What needs to be done ▸
Transcribe the listing exactly, leaving out every picture.

Material for this task ▸

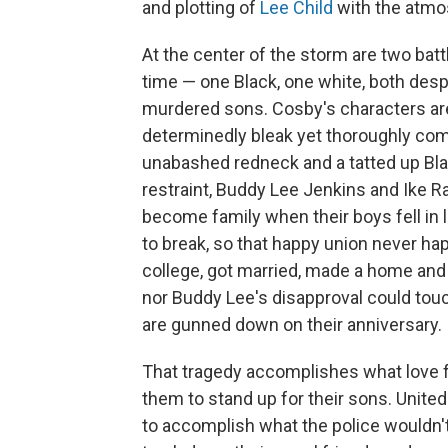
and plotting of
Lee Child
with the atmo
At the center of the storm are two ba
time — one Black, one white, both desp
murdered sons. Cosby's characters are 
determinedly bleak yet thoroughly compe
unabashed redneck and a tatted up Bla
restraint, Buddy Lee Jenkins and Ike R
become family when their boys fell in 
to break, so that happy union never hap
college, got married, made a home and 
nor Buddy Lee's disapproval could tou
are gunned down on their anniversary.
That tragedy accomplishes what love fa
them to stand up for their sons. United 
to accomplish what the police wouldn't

Result below ▸
and plotting of
Lee Child
with the atmo
At the center of the storm are two ba
time — one Black, one white, both desp
murdered sons. Cosby's characters are 
determinedly bleak yet thoroughly compe
unabashed redneck and a tatted up Bla
restraint, Buddy Lee Jenkins and Ike R
become family when their boys fell in 
to break, so that happy union never hap
college, got married, made a home and 
nor Buddy Lee's disapproval could tou
are gunned down on their anniversary.
That tragedy accomplishes what love fa
them to stand up for their sons. United 
to accomplish what the police wouldn't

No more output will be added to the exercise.